Records for this exercise:
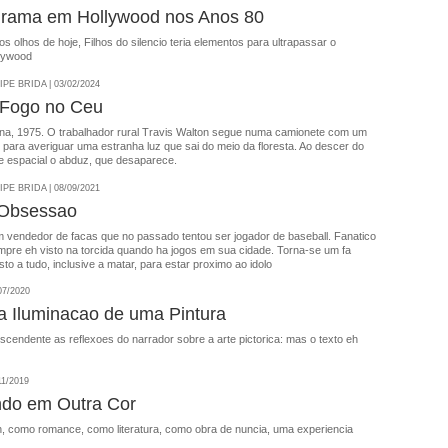
rama em Hollywood nos Anos 80
s olhos de hoje, Filhos do silencio teria elementos para ultrapassar o
lywood
E BRIDA | 03/02/2024
Fogo no Ceu
ona, 1975. O trabalhador rural Travis Walton segue numa camionete com um
para averiguar uma estranha luz que sai do meio da floresta. Ao descer do
e espacial o abduz, que desaparece.
E BRIDA | 08/09/2021
 Obsessao
m vendedor de facas que no passado tentou ser jogador de baseball. Fanatico
mpre eh visto na torcida quando ha jogos em sua cidade. Torna-se um fa
to a tudo, inclusive a matar, para estar proximo ao idolo
07/2020
a Iluminacao de uma Pintura
scendente as reflexoes do narrador sobre a arte pictorica: mas o texto eh
11/2019
ndo em Outra Cor
h, como romance, como literatura, como obra de nuncia, uma experiencia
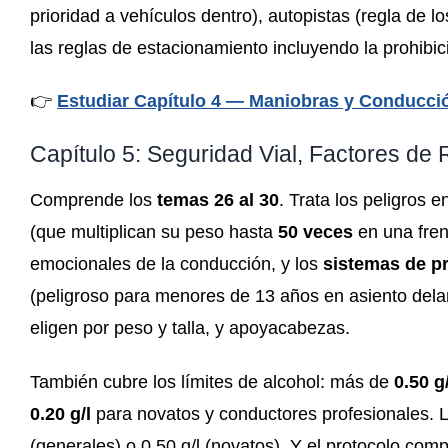
prioridad a vehículos dentro), autopistas (regla de 
las reglas de estacionamiento incluyendo la prohibi
👉
Estudiar Capítulo 4 — Maniobras y Conducci
Capítulo 5: Seguridad Vial, Factores de
Comprende los
temas 26 al 30
. Trata los peligros 
(que multiplican su peso hasta
50 veces
en una frena
emocionales de la conducción, y los
sistemas de p
(peligroso para menores de 13 años en asiento delan
eligen por peso y talla, y apoyacabezas.
También cubre los límites de alcohol: más de
0.50 g
0.20 g/l
para novatos y conductores profesionales. L
(generales) o 0.50 g/l (novatos). Y el protocolo com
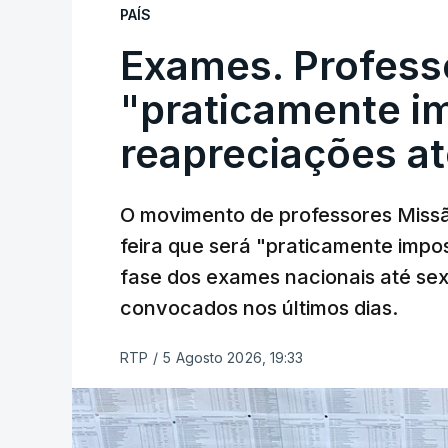
PAÍS
Exames. Profess
"praticamente im
reapreciações at
O movimento de professores Missã
feira que será "praticamente impos
fase dos exames nacionais até sex
convocados nos últimos dias.
RTP
/
5 Agosto 2026, 19:33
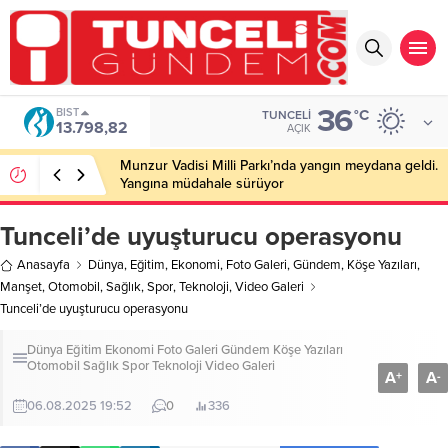
36
BIST
°C
TUNCELI
13.798,82
AÇIK
Munzur Vadisi Milli Parkı’nda yangın meydana geldi.
Yangına müdahale sürüyor
Tunceli’de uyuşturucu operasyonu
Anasayfa
Dünya
,
Eğitim
,
Ekonomi
,
Foto Galeri
,
Gündem
,
Köşe Yazıları
,
Manşet
,
Otomobil
,
Sağlık
,
Spor
,
Teknoloji
,
Video Galeri
Tunceli’de uyuşturucu operasyonu
Dünya
Eğitim
Ekonomi
Foto Galeri
Gündem
Köşe Yazıları
Otomobil
Sağlık
Spor
Teknoloji
Video Galeri
A
A
+
-
06.08.2025 19:52
0
336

Try it: Each line of the entries above that includes the string "peso" should be copied out.

Solution for this problem:
(que multiplican su peso hasta
eligen por peso y talla, y apoyacabezas.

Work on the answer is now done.